When two people have a moral disagreement – for instance, about whether it is okay to pull someone’s hair – one person may think that it is right to perform the action in question whereas the other person may think that it is wrong to perform the action. When we ourselves think about the “truth” of the persons’ moral judgments, we engage in metaethical thinking. The two most prominent types of metaethical judgment are an objectivist attitude (e.g., only one person can be right) and a relativist attitude (e.g., both persons can be right).
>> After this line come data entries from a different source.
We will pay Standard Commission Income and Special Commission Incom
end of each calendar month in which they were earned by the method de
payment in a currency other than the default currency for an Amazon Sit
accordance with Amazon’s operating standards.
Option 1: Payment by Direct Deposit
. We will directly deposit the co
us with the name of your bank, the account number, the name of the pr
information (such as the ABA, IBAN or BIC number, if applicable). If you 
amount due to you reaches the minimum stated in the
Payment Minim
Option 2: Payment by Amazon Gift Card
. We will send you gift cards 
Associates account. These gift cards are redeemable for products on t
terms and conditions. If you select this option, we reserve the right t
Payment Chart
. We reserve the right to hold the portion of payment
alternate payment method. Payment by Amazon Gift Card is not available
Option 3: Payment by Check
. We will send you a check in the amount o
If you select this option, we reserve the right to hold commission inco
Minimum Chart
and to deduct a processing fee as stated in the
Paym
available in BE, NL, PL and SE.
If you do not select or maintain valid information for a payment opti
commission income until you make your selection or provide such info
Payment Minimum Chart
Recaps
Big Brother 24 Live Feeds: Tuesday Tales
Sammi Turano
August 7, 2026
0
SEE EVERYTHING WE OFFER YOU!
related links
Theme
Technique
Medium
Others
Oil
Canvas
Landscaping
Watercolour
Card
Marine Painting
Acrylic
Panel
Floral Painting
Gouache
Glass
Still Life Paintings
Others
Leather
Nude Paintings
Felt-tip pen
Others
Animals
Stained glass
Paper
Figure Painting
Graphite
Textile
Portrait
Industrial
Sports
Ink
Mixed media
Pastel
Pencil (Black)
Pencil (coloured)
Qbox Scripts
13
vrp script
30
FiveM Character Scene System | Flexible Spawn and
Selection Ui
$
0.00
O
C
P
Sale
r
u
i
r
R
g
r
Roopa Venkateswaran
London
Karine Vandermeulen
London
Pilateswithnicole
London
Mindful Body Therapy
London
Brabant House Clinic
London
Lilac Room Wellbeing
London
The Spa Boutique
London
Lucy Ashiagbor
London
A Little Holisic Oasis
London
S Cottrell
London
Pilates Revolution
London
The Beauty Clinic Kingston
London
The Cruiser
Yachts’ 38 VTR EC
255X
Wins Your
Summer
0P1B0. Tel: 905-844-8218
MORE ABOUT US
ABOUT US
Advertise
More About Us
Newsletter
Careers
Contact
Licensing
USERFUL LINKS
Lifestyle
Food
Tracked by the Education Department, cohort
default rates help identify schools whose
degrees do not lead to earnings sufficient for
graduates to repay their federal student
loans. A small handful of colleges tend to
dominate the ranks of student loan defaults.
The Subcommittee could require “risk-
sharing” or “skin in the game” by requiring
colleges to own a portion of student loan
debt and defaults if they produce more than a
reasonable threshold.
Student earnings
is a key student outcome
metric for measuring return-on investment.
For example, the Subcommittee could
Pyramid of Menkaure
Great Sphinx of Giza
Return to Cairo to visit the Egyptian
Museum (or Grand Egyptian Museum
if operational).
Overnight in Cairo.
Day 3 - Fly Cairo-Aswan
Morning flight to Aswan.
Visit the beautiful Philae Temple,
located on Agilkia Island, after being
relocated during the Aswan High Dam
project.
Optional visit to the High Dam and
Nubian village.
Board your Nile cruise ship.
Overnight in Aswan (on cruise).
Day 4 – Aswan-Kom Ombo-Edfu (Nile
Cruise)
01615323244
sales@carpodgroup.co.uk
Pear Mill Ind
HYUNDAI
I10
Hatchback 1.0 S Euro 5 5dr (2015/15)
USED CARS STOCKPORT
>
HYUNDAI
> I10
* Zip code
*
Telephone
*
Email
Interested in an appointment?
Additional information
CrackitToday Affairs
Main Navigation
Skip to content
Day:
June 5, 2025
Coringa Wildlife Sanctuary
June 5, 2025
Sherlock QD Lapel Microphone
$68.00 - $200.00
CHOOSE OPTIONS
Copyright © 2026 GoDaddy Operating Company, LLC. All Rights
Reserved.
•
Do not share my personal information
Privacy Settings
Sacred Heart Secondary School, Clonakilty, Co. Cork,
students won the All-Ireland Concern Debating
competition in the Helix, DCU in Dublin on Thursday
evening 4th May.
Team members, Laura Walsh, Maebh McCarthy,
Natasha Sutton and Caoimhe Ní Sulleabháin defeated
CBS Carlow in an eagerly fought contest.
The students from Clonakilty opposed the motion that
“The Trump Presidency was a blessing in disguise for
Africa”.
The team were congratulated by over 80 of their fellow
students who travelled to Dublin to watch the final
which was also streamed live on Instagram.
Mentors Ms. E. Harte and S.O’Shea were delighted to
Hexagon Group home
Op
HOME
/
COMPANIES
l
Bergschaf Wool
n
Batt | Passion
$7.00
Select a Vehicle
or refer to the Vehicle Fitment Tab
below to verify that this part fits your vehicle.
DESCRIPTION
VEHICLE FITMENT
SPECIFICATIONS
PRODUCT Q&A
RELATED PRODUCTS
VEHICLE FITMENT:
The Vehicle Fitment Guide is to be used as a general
In a study recently accepted for publication at Journal of Experimental Child Psychology, we investigated children’s developing metaethical judgment in the context of moral disagreement between two puppets who expressed conflicting moral judgments. One puppet was always an ingroup member who expressed a typical moral judgment (e.g., that it is wrong to pull someone’s hair) while the other puppet was either another ingroup member or an extraterrestrial agent (with different preferences and background) who expressed an atypical moral judgment (e.g., that it is okay to pull someone’s hair). We found that 9-year-olds, but not younger children, were more likely to judge that two persons could be right (a relativist attitude) when an ingroup member disagreed with an extraterrestrial agent than when the second person was another ingroup individual. This context-relative enhanced moral relativism was not found in a comparison case in which agents disagreed about the possibility of different physical laws. The findings of this study suggest that although children typically express moral objectivism, by early school-age they begin to temper their objectivism with culturally relative metaethical judgments.
Schmidt, M. F. H., González-Cabrera, I., & Tomasello, M. (2017). Children’s developing metaethical judgments. Journal of Experimental Child Psychology, 164, 163-177.